Department of Gastroenterology, Aichi Cancer Center Hospital, Nagoya, Japan.
Cancer. 2011 Oct 15;117(20):4633-41. doi: 10.1002/cncr.26120. Epub 2011 Mar 31.
Patients with gastrointestinal stromal tumors (GISTs) resistant to both imatinib and sunitinib have a poor prognosis and few therapeutic options. In this study, the efficacy and safety of nilotinib (AMN107) as a third-line therapy for patients with GISTs was evaluated.
A single-arm, open-label trial was conducted in 8 Japanese hospitals. The key eligibility criteria included resistance or intolerance to both imatinib and sunitinib treatment. The primary endpoint was disease control rate, defined as the percentage of patients with complete response, partial response (PR), or stable disease (SD) lasting 24 weeks or longer.

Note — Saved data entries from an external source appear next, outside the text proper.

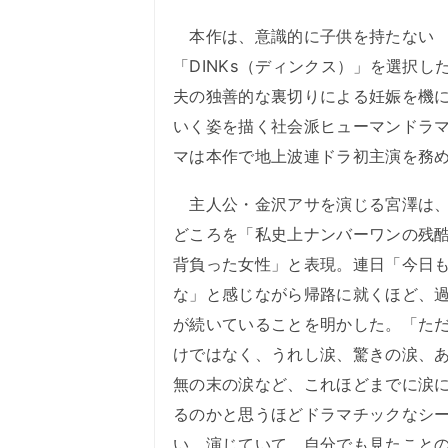
本作は、意識的に子供を持たない
「DINKs（ディンクス）」を選択し
夫の独善的な裏切りによる妊娠を機
いく姿を描く社会派ヒューマンドラ
マは本作で地上波連ドラ初主演を務
主人公・金沢アサを演じる宮澤は、
どころを「私史上ナンバーワンの残
背負った女性」と表現。連日「今日
な」と感じながら帰路に就くほど、
が続いていることを明かした。「た
けではなく、うれし涙、驚きの涙、
無の末の涙など、これほどまでに涙
るのかと思うほどドラマチックなシ
い。演じていて、自分でも見たこと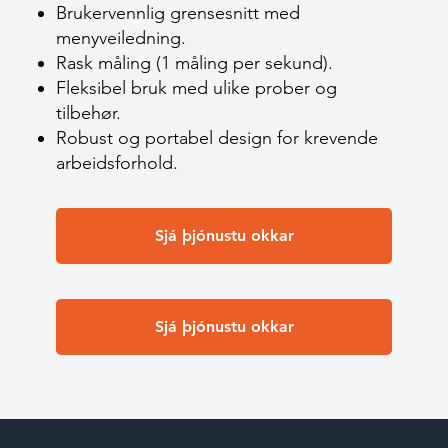
Brukervennlig grensesnitt med
menyveiledning.
Rask måling (1 måling per sekund).
Fleksibel bruk med ulike prober og
tilbehør.
Robust og portabel design for krevende
arbeidsforhold.
Sjá þjónustu okkar
Sjá þjónustu okkar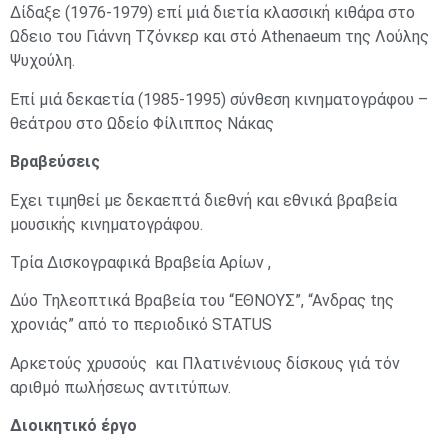
Δίδαξε (1976-1979) επί μιά διετία κλασσική κιθάρα στο
Ωδειο του Γιάννη Τζόνκερ και στό Athenaeum της Λούλης
Ψυχούλη.
Επί μιά δεκαετία (1985-1995) σύνθεση κινηματογράφου –
θεάτρου στο Ωδείο Φίλιππος Νάκας
Βραβεύσεις
Εχει τιμηθεί με δεκαεπτά διεθνή και εθνικά βραβεία
μουσικής κινηματογράφου.
Τρία Δισκογραφικά Βραβεία Αρίων ,
Δύο Τηλεοπτικά Βραβεία του “ΕΘΝΟΥΣ”, “Ανδρας tης
χρονιάς” από το περιoδικό STATUS
Αρκετούς χρυσούς και Πλατινένιους δίσκους γιά τόν
αριθμό πωλήσεως αντιτύπων.
Διοικητικό έργο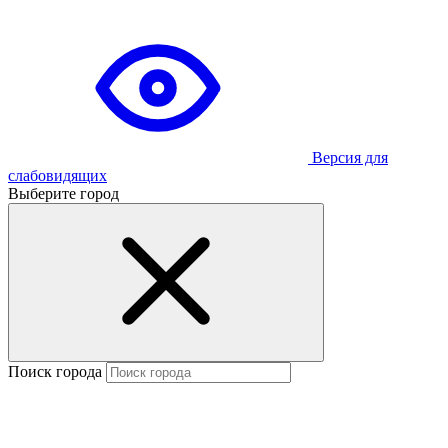
Версия для
слабовидящих
Выберите город
Поиск города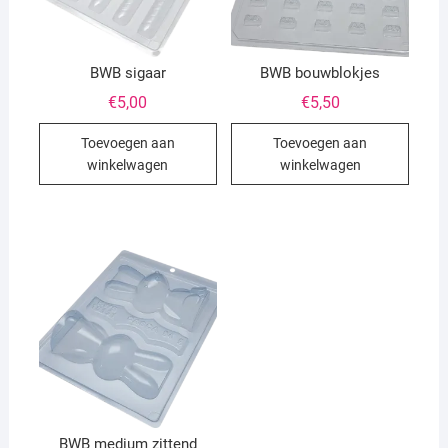
BWB sigaar
BWB bouwblokjes
€
5,00
€
5,50
Toevoegen aan
Toevoegen aan
winkelwagen
winkelwagen
BWB medium zittend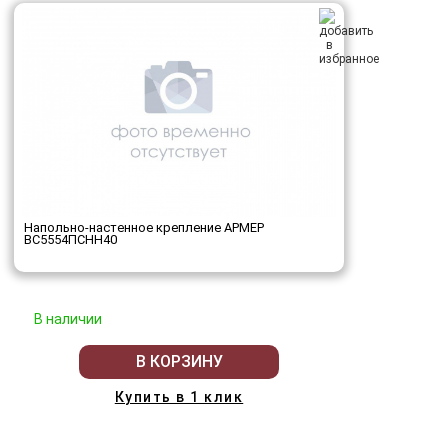
Напольно-настенное крепление АРМЕР
ВС5554ПСНН40
В наличии
В КОРЗИНУ
Купить в 1 клик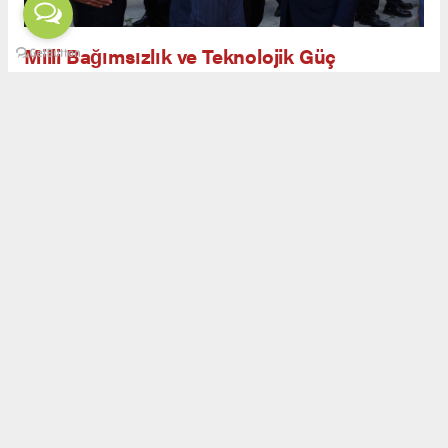
Milli Bağımsızlık ve Teknolojik Güç
Açılış töreninde yapılan konuşmalarda, savunma
sanayiinin yalnızca askeri güç değil, aynı
zamanda ekonomik ve teknolojik bağımsızlığın
da teminatı olduğu ifade edildi. Görgün,
Erzurum’un kadim geçmişi ve milli
mücadeledeki rolüyle savunma sanayiinde yeni
bir safhaya ulaşabileceğini belirtti.
Açılış kurdelesi kesildikten sonra vakıf binası
gezildi. Görgün, bağışçılara teşekkür ederek
plaket takdim etti. Katılımcılar, Erzurum’un
Türkiye’nin savunma sanayiinde yükselen
gücüne katkı sunacak bir merkez haline
geldiğini dile getirdi.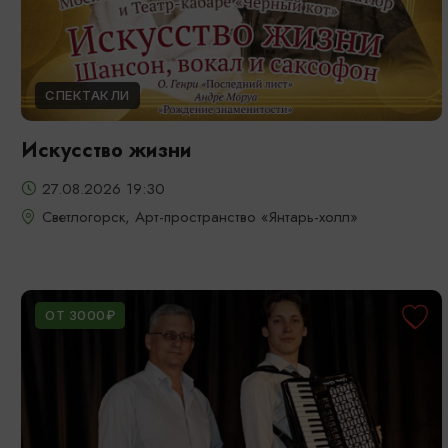
СПЕКТАКЛИ
Искусство жизни
27.08.2026 19:30
Светлогорск, Арт-пространство «Янтарь-холл»
ОТ 3000₽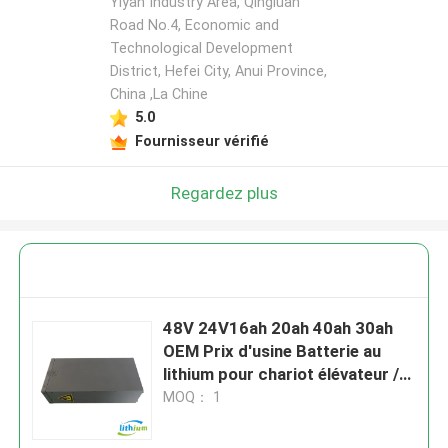
Yiyan Industry Area, Qingluan
Road No.4, Economic and
Technological Development
District, Hefei City, Anui Province,
China ,La Chine
5.0
Fournisseur vérifié
Regardez plus
48V 24V16ah 20ah 40ah 30ah
OEM Prix d'usine Batterie au
lithium pour chariot élévateur /
Vélo électrique / Golf
MOQ： 1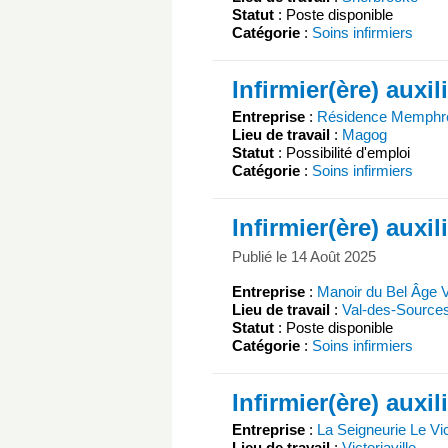
Statut
: Poste disponible
Catégorie
:
Soins infirmiers
Infirmier(ère) auxil
Entreprise
:
Résidence Memph
Lieu de travail
:
Magog
Statut
: Possibilité d'emploi
Catégorie
:
Soins infirmiers
Infirmier(ère) auxil
Publié le 14 Août 2025
Entreprise
:
Manoir du Bel Âge 
Lieu de travail
:
Val-des-Source
Statut
: Poste disponible
Catégorie
:
Soins infirmiers
Infirmier(ère) auxil
Entreprise
:
La Seigneurie Le Vic
Lieu de travail
:
Victoriaville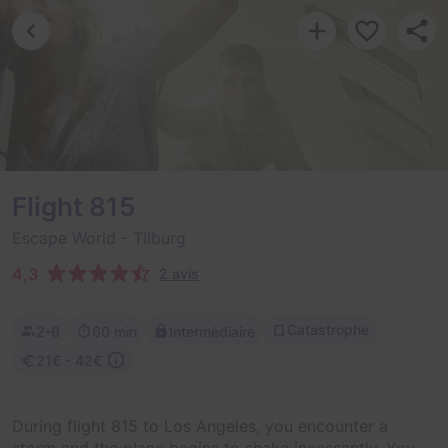
Flight 815
Escape World
- Tilburg
4,3
2 avis
Catastrophe
2-6
60 min
Intermédiaire
21€ - 42€
During flight 815 to Los Angeles, you encounter a
storm and the plane begins to shake incessantly. You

Thirty-five patients were enrolled and treated with nilotinib 400 mg twice daily, which generally was well tolerated. Disease control rate at Week 24 was 29% (90% confidence interval, 16.4%-43.6%). The median progression-free survival was 113 days, and the median overall survival was 310 days. The objective response rate was 3%, comprising 1 PR in a patient with a GIST possessing both a KIT exon 11 mutation, and an imatinib-resistant and sunitinib-resistant KIT exon 17 mutation. Twenty-three (66%) patients had SD (≥6 weeks) as the best response.
These results suggest that nilotinib is generally well tolerated and has encouraging antitumor activity in patients with GIST who failed both imatinib and sunitinib.
对伊马替尼和舒尼替尼均耐药的胃肠道间质瘤(GIST)患者预后较差,治疗选择有限。本研究评估了尼洛替尼(AMN107)作为三线治疗 GIST 患者的疗效和安全性。
在 8 家日本医院进行了一项单臂、开放标签试验。主要入选标准包括对伊马替尼和舒尼替尼治疗耐药或不耐受。主要终点为疾病控制率,定义为完全缓解、部分缓解(PR)或稳定疾病(SD)持续 24 周或更长时间的患者比例。
35 例患者接受尼洛替尼 400 mg 每日两次治疗,一般耐受性良好。24 周时疾病控制率为 29%(90%置信区间,16.4%-43.6%)。无进展生存期的中位数为 113 天,总生存期的中位数为 310 天。客观缓解率为 3%,包括 1 例 KIT 外显子 11 突变且存在伊马替尼耐药和舒尼替尼耐药 KIT 外显子 17 突变的 GIST 患者获得 PR。23 例(66%)患者的最佳缓解为 SD(≥6 周)。
这些结果表明,尼洛替尼总体耐受性良好,对伊马替尼和舒尼替尼均耐药的 GIST 患者具有令人鼓舞的抗肿瘤活性。